Start of EXERCISE TEXT
# Swan Tags



## jbaincfl (Feb 5, 2003)

Did everyone remember to apply and I know the applications closed yesterday, but when is the drawing?


----------



## jbaincfl (Feb 5, 2003)

Does anyone know when they are drawing or when we will be notified?


----------



## faithsdave (Jan 8, 2004)

Drawing should be next week. You can look it up on the NDGF web page.


----------



## jbaincfl (Feb 5, 2003)

Has anyone heard yet on the swan tags? I thought we got an email last year?


----------



## faithsdave (Jan 8, 2004)

Game and Fish Web page says drawing will be held in early September. They do not email you, but do have a public inquiery section on the web page you can check all your tags on.


----------



## SOTA'N'KOTA (Sep 9, 2004)

The results are now available online. I was successful and cannot wait to try to get one for the wall.


----------



## PJ (Oct 1, 2002)

I'll check dat. I never filled mine last year. Wow.


----------



## SOTA'N'KOTA (Sep 9, 2004)
End of EXERCISE TEXT
Start of PROVIDED MATERIAL
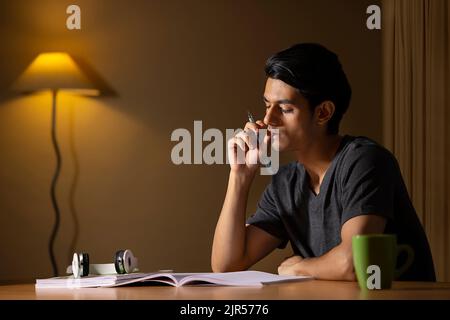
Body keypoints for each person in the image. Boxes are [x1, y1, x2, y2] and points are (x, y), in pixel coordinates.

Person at [211, 43, 436, 281]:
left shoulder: (365, 161)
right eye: (267, 106)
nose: (268, 119)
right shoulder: (285, 183)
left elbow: (355, 263)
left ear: (323, 113)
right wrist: (240, 176)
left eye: (284, 109)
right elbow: (226, 266)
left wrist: (299, 268)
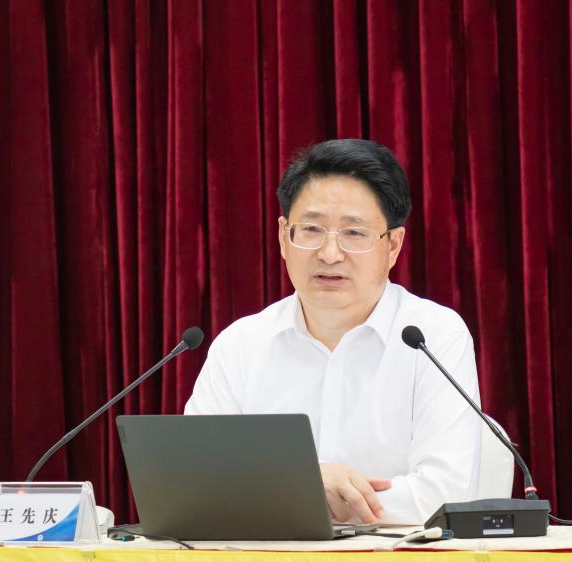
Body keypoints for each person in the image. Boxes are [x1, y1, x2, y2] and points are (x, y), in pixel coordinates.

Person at [185, 139, 482, 525]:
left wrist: (291, 494)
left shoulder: (434, 337)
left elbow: (445, 494)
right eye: (311, 229)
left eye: (354, 233)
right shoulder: (240, 344)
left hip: (393, 561)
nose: (329, 254)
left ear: (393, 245)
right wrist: (309, 488)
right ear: (283, 237)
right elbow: (195, 483)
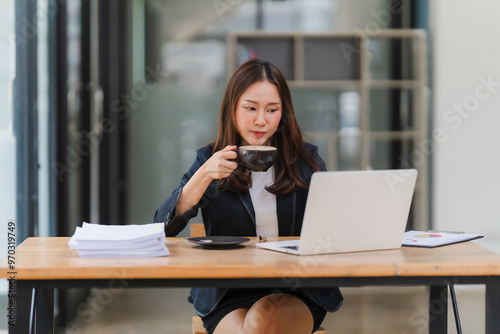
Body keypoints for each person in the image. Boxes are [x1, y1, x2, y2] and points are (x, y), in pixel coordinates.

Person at [154, 58, 343, 334]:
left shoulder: (306, 162)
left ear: (283, 113)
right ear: (232, 108)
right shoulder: (209, 160)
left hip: (296, 288)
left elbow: (333, 227)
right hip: (229, 291)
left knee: (260, 323)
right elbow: (162, 227)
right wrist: (204, 175)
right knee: (255, 326)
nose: (261, 120)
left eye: (272, 110)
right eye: (250, 108)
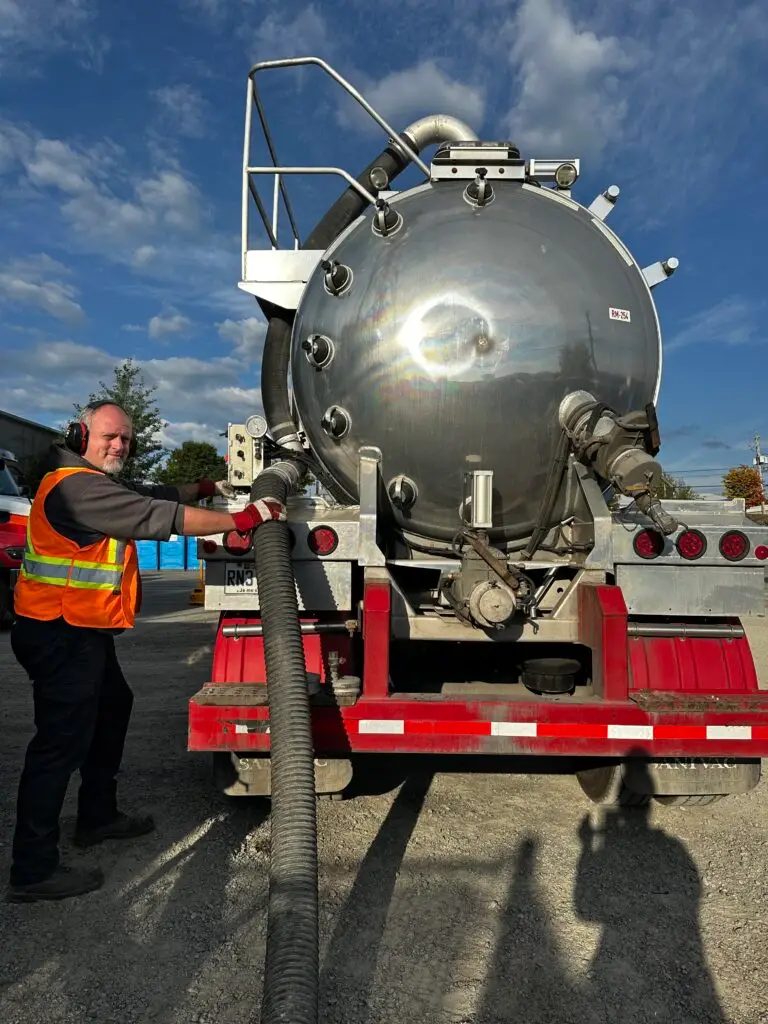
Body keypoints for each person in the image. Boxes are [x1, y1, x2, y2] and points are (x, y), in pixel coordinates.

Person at [6, 400, 285, 904]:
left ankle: (97, 817)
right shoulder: (76, 487)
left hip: (78, 629)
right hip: (59, 631)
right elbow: (156, 514)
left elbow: (153, 492)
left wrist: (204, 488)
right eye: (109, 436)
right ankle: (32, 869)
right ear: (79, 434)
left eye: (126, 440)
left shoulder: (96, 480)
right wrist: (242, 516)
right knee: (58, 746)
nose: (119, 445)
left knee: (114, 707)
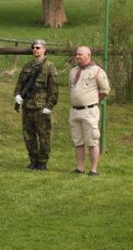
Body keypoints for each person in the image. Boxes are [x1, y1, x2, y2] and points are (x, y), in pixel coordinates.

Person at [14, 39, 59, 171]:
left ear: (44, 49)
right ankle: (33, 160)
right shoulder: (27, 66)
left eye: (38, 47)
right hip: (27, 106)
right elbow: (20, 84)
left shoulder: (50, 67)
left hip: (41, 107)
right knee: (28, 136)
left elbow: (54, 89)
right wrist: (17, 95)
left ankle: (42, 161)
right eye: (33, 47)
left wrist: (49, 106)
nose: (35, 49)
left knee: (44, 136)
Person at [69, 45, 110, 177]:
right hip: (74, 111)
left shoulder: (97, 71)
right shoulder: (73, 71)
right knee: (78, 141)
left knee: (92, 141)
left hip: (89, 111)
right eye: (77, 54)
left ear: (89, 55)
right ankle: (79, 167)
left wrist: (93, 101)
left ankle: (93, 170)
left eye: (80, 54)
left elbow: (105, 90)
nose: (77, 56)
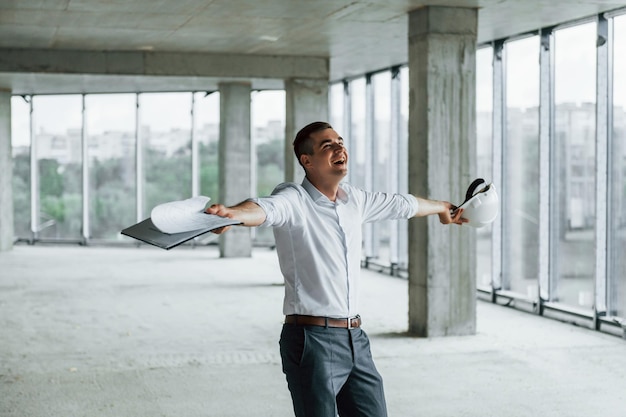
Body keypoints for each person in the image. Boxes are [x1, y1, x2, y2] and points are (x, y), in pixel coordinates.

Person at [205, 121, 466, 417]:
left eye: (340, 142)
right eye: (327, 145)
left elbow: (400, 204)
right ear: (307, 161)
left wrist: (443, 207)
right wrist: (233, 215)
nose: (340, 147)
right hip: (312, 340)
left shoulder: (354, 199)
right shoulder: (294, 199)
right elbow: (265, 208)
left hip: (356, 337)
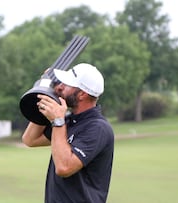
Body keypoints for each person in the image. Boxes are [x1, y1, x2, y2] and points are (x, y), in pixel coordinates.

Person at [22, 63, 114, 203]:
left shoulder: (98, 128)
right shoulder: (69, 121)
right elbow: (30, 139)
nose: (59, 87)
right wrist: (47, 93)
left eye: (67, 84)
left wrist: (58, 120)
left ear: (82, 94)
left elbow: (64, 168)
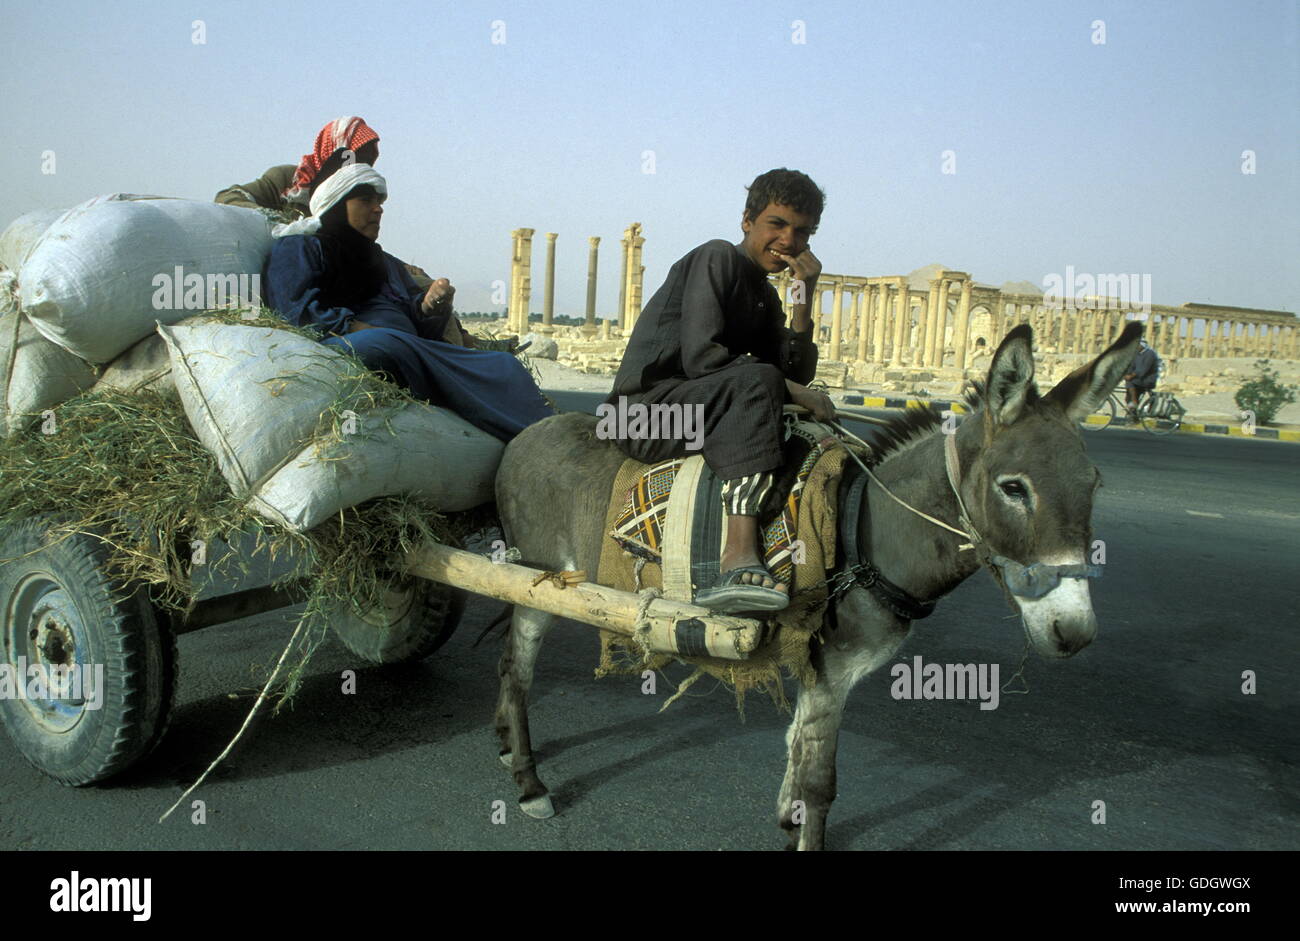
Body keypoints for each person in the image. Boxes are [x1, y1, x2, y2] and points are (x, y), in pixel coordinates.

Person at [604, 168, 834, 613]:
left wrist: (803, 294)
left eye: (803, 231)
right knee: (760, 381)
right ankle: (737, 554)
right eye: (777, 224)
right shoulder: (717, 258)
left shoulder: (764, 295)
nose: (789, 239)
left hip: (699, 411)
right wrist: (787, 389)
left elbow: (794, 375)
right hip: (642, 415)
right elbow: (704, 359)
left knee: (769, 386)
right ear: (747, 220)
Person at [262, 162, 553, 442]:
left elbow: (415, 319)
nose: (378, 209)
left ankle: (546, 431)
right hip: (346, 345)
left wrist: (430, 307)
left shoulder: (382, 261)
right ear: (337, 205)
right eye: (366, 200)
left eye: (380, 202)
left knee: (503, 364)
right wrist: (353, 327)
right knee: (383, 345)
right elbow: (293, 310)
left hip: (409, 346)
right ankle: (519, 430)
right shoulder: (300, 247)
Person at [215, 116, 380, 221]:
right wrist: (281, 222)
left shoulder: (356, 201)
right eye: (357, 158)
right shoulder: (287, 180)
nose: (361, 168)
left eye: (368, 162)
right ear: (335, 150)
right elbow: (228, 198)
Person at [1123, 337, 1159, 420]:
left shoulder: (1150, 354)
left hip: (1148, 379)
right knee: (1127, 397)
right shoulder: (1136, 354)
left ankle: (1134, 401)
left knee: (1130, 383)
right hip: (1138, 379)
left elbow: (1143, 369)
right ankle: (1134, 415)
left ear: (1142, 345)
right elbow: (1131, 366)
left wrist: (1131, 376)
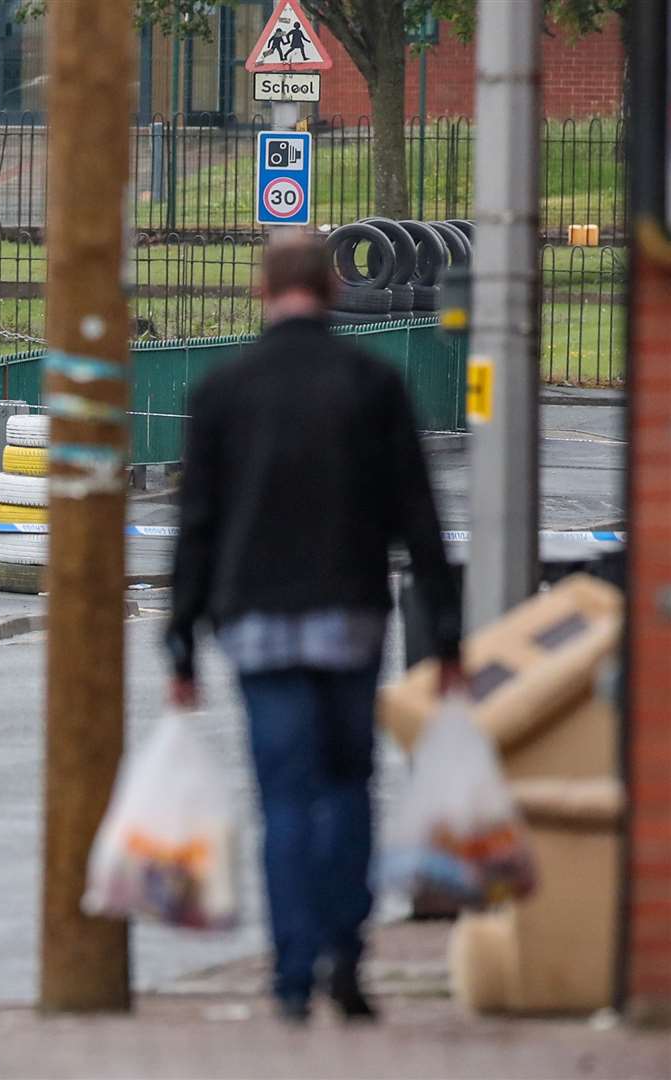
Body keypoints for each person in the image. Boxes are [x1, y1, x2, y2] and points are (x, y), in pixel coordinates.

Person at [165, 233, 464, 1024]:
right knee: (347, 786)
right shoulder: (372, 384)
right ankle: (347, 954)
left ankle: (291, 973)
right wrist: (448, 633)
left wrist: (179, 639)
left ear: (264, 294)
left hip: (257, 623)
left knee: (284, 799)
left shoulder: (222, 392)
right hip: (350, 618)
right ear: (330, 294)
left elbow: (196, 525)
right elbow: (418, 518)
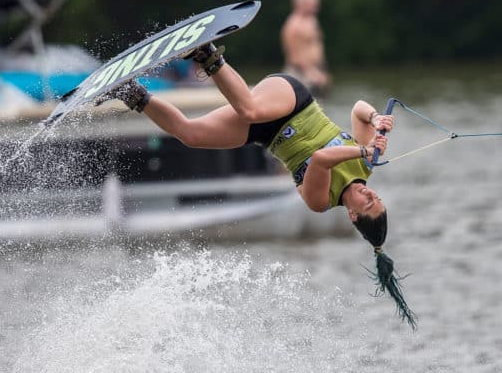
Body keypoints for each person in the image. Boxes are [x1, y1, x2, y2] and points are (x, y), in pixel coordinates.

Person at [109, 43, 416, 328]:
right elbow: (358, 108)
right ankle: (207, 54)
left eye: (369, 203)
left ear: (353, 215)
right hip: (293, 101)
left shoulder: (321, 200)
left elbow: (322, 159)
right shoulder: (365, 167)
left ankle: (129, 92)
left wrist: (363, 149)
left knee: (191, 134)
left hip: (266, 133)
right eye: (377, 198)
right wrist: (375, 119)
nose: (371, 194)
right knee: (250, 109)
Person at [281, 0, 330, 95]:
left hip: (315, 72)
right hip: (300, 74)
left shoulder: (312, 20)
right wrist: (312, 73)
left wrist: (321, 70)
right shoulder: (294, 25)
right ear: (300, 2)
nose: (317, 4)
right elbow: (294, 55)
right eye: (313, 1)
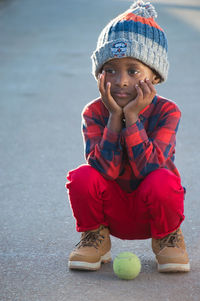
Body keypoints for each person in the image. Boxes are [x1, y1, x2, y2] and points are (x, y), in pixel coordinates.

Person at [66, 0, 190, 273]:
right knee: (82, 176)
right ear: (99, 74)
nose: (120, 80)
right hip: (111, 212)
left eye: (133, 71)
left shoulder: (168, 111)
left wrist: (132, 119)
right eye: (110, 69)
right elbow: (105, 171)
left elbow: (151, 168)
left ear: (154, 76)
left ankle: (168, 239)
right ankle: (94, 238)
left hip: (152, 212)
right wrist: (114, 118)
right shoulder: (94, 112)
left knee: (164, 180)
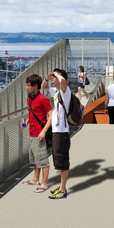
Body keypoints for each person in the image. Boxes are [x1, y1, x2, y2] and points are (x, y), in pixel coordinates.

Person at [37, 69, 73, 200]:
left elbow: (63, 81)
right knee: (59, 161)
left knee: (63, 162)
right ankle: (61, 187)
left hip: (62, 132)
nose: (53, 78)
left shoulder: (65, 91)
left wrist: (58, 74)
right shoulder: (56, 92)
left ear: (60, 77)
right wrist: (47, 78)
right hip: (57, 132)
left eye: (54, 76)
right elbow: (44, 87)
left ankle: (63, 190)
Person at [23, 74, 52, 193]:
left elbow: (51, 116)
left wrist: (44, 131)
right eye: (26, 85)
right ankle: (35, 179)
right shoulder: (29, 98)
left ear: (36, 86)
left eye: (29, 85)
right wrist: (27, 121)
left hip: (39, 134)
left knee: (43, 159)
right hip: (31, 132)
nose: (27, 87)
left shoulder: (43, 99)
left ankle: (44, 184)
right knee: (35, 157)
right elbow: (32, 113)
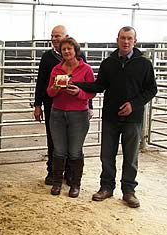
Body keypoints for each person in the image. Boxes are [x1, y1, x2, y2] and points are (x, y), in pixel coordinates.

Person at [74, 26, 157, 208]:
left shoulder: (144, 64)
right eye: (122, 38)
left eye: (129, 38)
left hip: (133, 119)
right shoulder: (108, 63)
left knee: (131, 156)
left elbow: (151, 89)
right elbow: (99, 86)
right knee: (107, 154)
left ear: (135, 41)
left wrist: (133, 105)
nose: (126, 41)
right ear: (117, 39)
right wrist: (76, 84)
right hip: (111, 117)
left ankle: (128, 190)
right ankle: (106, 187)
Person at [34, 25, 92, 186]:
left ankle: (71, 175)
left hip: (76, 106)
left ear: (67, 37)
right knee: (54, 141)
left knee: (74, 144)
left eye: (58, 36)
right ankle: (52, 172)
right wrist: (37, 104)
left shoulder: (81, 59)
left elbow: (88, 85)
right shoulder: (48, 58)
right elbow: (41, 83)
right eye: (52, 36)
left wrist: (90, 105)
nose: (54, 39)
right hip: (53, 104)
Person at [46, 37, 95, 197]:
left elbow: (92, 92)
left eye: (69, 49)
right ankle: (57, 183)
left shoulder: (86, 69)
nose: (66, 51)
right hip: (57, 113)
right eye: (64, 49)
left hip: (79, 114)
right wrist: (55, 87)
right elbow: (49, 93)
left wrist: (79, 93)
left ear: (75, 50)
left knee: (75, 151)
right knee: (59, 151)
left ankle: (75, 184)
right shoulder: (56, 70)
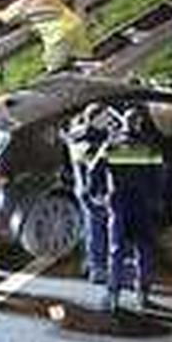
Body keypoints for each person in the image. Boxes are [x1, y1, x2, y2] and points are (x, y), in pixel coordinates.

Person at [95, 105, 166, 313]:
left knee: (116, 250)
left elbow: (94, 171)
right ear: (139, 123)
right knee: (143, 250)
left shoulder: (111, 145)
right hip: (143, 206)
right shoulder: (150, 146)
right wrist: (157, 199)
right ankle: (142, 295)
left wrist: (98, 195)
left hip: (118, 204)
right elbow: (160, 177)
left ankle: (114, 295)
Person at [61, 103, 114, 284]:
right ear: (94, 119)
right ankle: (97, 269)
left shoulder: (80, 134)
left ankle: (90, 263)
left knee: (90, 228)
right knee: (96, 229)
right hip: (91, 192)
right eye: (105, 118)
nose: (108, 121)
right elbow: (93, 165)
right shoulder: (84, 140)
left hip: (85, 189)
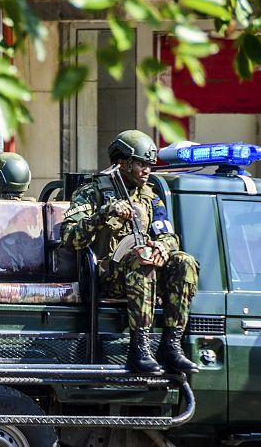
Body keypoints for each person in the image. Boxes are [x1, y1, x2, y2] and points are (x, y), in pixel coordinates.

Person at [61, 130, 199, 374]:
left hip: (143, 273)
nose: (147, 170)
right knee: (142, 259)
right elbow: (70, 239)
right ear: (122, 162)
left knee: (184, 262)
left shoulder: (150, 198)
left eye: (149, 165)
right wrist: (103, 214)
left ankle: (171, 345)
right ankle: (139, 348)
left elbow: (168, 235)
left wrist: (162, 247)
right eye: (141, 164)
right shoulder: (91, 193)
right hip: (105, 278)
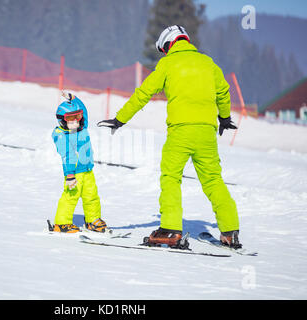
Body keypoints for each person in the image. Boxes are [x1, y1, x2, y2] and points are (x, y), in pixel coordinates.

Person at [98, 25, 241, 249]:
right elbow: (223, 91)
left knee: (171, 177)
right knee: (213, 180)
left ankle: (171, 229)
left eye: (163, 49)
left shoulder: (167, 64)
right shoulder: (208, 63)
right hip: (207, 132)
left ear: (168, 44)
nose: (164, 54)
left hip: (181, 132)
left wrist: (120, 119)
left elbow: (144, 93)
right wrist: (224, 118)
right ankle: (230, 232)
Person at [50, 92, 107, 233]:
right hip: (74, 174)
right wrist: (69, 175)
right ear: (62, 120)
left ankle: (92, 220)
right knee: (70, 197)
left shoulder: (82, 127)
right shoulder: (62, 135)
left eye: (78, 117)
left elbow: (84, 110)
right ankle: (62, 223)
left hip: (87, 170)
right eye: (71, 119)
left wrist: (73, 99)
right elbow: (67, 155)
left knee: (92, 196)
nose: (76, 122)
End of PROVIDED MATERIAL
_TASK SET_
1) Answer these questions using the swan tags forum thread, one answer per line, marked to match.
(a) According to the Game and Fish web page, when will the drawing be held?
(b) If applicants don't receive an email, how can they check their tags?
(c) What result did SOTA'N'KOTA report after the results went online?
2) Write the next post in the swan tags forum thread, continuing from where the thread stops.

_OUTPUTS FOR THE TASKS_
1)
(a) In early September.
(b) They can check all their tags in the public inquiry section on the web page.
(c) SOTA'N'KOTA was successful.

2)
PJ said:


> I'll check dat. I never filled mine last year. Wow.


What a suprise that is. :roll:


----------



## Matt Jones (Mar 6, 2002)

Huh?oke:


----------



## PJ (Oct 1, 2002)

Hey Sota I'm sure it's real hard to shoot geese in your leased fields from pits in Rochester. Guides Suck!


----------



## 870 XPRS (Mar 12, 2003)

PJ said:


> Hey Sota I'm sure it's real hard to shoot geese in your leased fields from pits in Rochester. Guides Suck!


I'll 2nd that.


----------



## BRYAN_REMER (Sep 24, 2003)

WOW Sota, you need to settle down a little bit. Someone ****** they don't live closer to North Dakota??? :eyeroll: :box:


----------



## GooseBuster3 (Mar 1, 2002)

He is a guide? HAHA thats all I needed to hear.... uke: uke:


----------



## jbaincfl (Feb 5, 2003)

I checked the website and cannot see where it says they have held the lottery? Where is it at?


----------



## KEN W (Feb 22, 2002)

Go here...

https://secure.apps.state.nd.us/gnf/inq ... ottery.htm

Check swan...fill in birthday and Soc. Sec. #


----------



## 870 XPRS (Mar 12, 2003)

https://secure.apps.state.nd.us/gnf/inq ... ottery.htm


----------



## 870 XPRS (Mar 12, 2003)

damn it ken, you beat me by mere seconds


----------



## SOTA'N'KOTA (Sep 9, 2004)

I call 'em like I see 'em. What can I say? PJ knows what I'm talking about.


----------



## pjb1816 (Sep 8, 2003)

Hey sota'n'kota you cant be serious... who are you anyways?

why dont you take this

:2cents:

and go and buy yourself a clue.

Watch what you say and who you say it to.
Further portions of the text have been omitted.